Please provide a thesis, and thoughtful analysis of Chapter 7 (The Crisis of 1798-99) from Gordon S. Wood's "Empire of Liberty"
Including how Wood relates the Crisis to early post-Constitution America.
Think about the scale of Gordon Wood’s history, Empire of Liberty: A History of the Early Republic, 1789-1815, which runs for over 700 pages broken down into 19 chapters. Wood, obviously, covers a lot of territory in this lengthy study of a crucial period in the nation’s history. Yet, he devotes an entire chapter, Chapter 7, to a two-year period of time near the end of the 18th Century. That chapter, titled “The Crisis of 1798-1799,” could be considered one of the more important, and most relevant for today, sections in Wood’s book. Most Americans know that the Declaration of Independence was signed in 1776, and that the United States Constitution followed soon after, with a revolutionary war against the British providing the drama of the time. Relatively few, unfortunately, fully comprehend how tenuous was this proposition known as the United States of America. Wood’s history is devoted to underscoring the gravity of the situation confronting America’s leaders during the vital period immediately following the nation’s birth. The survival of the Republic, he demonstrates, was not ensured.

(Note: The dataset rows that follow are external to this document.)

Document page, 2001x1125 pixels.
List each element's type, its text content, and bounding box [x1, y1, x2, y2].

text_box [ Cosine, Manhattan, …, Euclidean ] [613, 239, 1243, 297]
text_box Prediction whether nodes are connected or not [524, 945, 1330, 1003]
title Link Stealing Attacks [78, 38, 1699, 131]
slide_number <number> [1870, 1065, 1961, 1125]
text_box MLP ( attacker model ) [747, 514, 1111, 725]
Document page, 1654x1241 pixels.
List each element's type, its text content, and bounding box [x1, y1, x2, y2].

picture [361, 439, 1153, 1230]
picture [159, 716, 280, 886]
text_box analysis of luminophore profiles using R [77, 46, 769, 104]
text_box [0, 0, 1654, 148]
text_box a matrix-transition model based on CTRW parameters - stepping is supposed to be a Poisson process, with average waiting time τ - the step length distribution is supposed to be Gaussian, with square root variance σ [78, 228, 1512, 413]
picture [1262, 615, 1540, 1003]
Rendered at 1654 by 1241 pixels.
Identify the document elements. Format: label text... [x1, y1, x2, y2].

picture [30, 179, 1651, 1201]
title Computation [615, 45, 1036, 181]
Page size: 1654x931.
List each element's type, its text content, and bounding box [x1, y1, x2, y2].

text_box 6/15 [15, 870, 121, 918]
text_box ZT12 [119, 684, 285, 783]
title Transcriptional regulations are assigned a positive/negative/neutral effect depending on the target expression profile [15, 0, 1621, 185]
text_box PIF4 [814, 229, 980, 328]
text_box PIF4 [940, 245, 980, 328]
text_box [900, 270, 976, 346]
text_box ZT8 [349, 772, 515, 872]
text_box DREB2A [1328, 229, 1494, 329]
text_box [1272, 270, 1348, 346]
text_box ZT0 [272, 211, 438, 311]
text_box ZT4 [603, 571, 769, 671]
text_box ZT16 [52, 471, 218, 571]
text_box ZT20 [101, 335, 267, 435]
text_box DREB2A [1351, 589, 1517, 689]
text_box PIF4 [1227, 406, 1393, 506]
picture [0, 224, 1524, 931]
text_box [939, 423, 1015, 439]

“The Crisis of 1798-1799” primarily involved the conflict that emerged between the ideals upon which the nation was established and the imperative of protecting the nascent republic against its very real adversaries. So dire was the challenge confronting the country’s leadership that Wood devotes an entire chapter to this discussion, and the parallels to today’s immigration debate cannot be dismissed or ignored. If there is one word that recurs frequently in Wood’s text and that encapsulates this conflict, it is “asylum.” The United States was founded, first and foremost, as a sanctuary, or “asylum” from the tyrannies of old Europe and the monarchies that dominated the political landscape across the Atlantic. Every elementary school student is taught that North America was settled Europeans, mainly British, escaping such tyrannies, and the importance of immigration to the nation’s founding cannot be overstated. A country built upon concepts of religious freedom and the other liberties reflected in the Bill of Rights was quite unique and, while construction of the Statue of Liberty was still a century away, the principles underlying that gift from France were evident in the United States’ founding documents. As Wood notes in his opening chapter,
“By the early 1790s Americans were not surprised that their country was in fact attracting refugees from the tyrannies of the Old World. The enlightened everywhere had come to recognize the United States as the special asylum for liberty.”
The notion of the United States as a “special asylum for liberty” would, as noted, come into conflict with the practical realities in which the country was struggling. In Chapter 7, Wood writes regarding the growing concerns among lawmakers that unfettered immigration would threaten the nation’s security:
“Because the Federalists believed, in the words of Congressman Joshua Coit of Connecticut, that ‘we may very shortly be involved in war’ with France, they feared that ‘the immense number of French citizens in our country,’ together with the many Irish immigrants who came filled with hatred of Great Britain, might become enemy agents. One way of dealing with this threat was to restrict the naturalization of immigrants and the rights of aliens. Unfortunately, this meant challenging the idea that America was an asylum of liberty for the oppressed of the world.”
Much of Chapter 7, then, traces and analyzes these early efforts at reconciling that notion of an asylum with the threats to national security confronting the United States from more powerful countries across the ocean. Wood discusses the various legislative efforts involved in attempting to find the proper balance between open borders and national security, while emphasizing the difficulties encountered by the major political factions in debating the merits of those efforts. As Wood describes this history, political turmoil affecting France was being felt in America:
“Although Congress in 1790 passed a fairly liberal naturalization act requiring only two years of residency for free white persons, it soon changed its mind under the impact of the French Revolution. Both Federalists and Republicans backed the Naturalization Act of 1795, which extended the time residency to five years and required aliens seeking citizenship to renounce any title of nobility they may have held and to provide proof of their good moral character and their devotion to the Constitution of the United States.”
This, then, brings us to the most famous, or infamous, legislative effort intended to solve the problem of immigration once and for all: The Alien and Sedition Act of 1798. This Act represented an effort to restrict immigration out of concern for national security (in effect, fear that, among the waves of immigrants would be enemy agents), and is, today, held up as a model of how to undermine democratic ideals through restrictive immigration measures. Wood’s discussion of the immigration crisis of 1798-1799 should be required reading for all members of the current and incoming Congress. Having spent a couple of decades there, however, I seriously doubt that will occur. As Wood's history illuminates, immigration was a divisive issue then, and remains so today.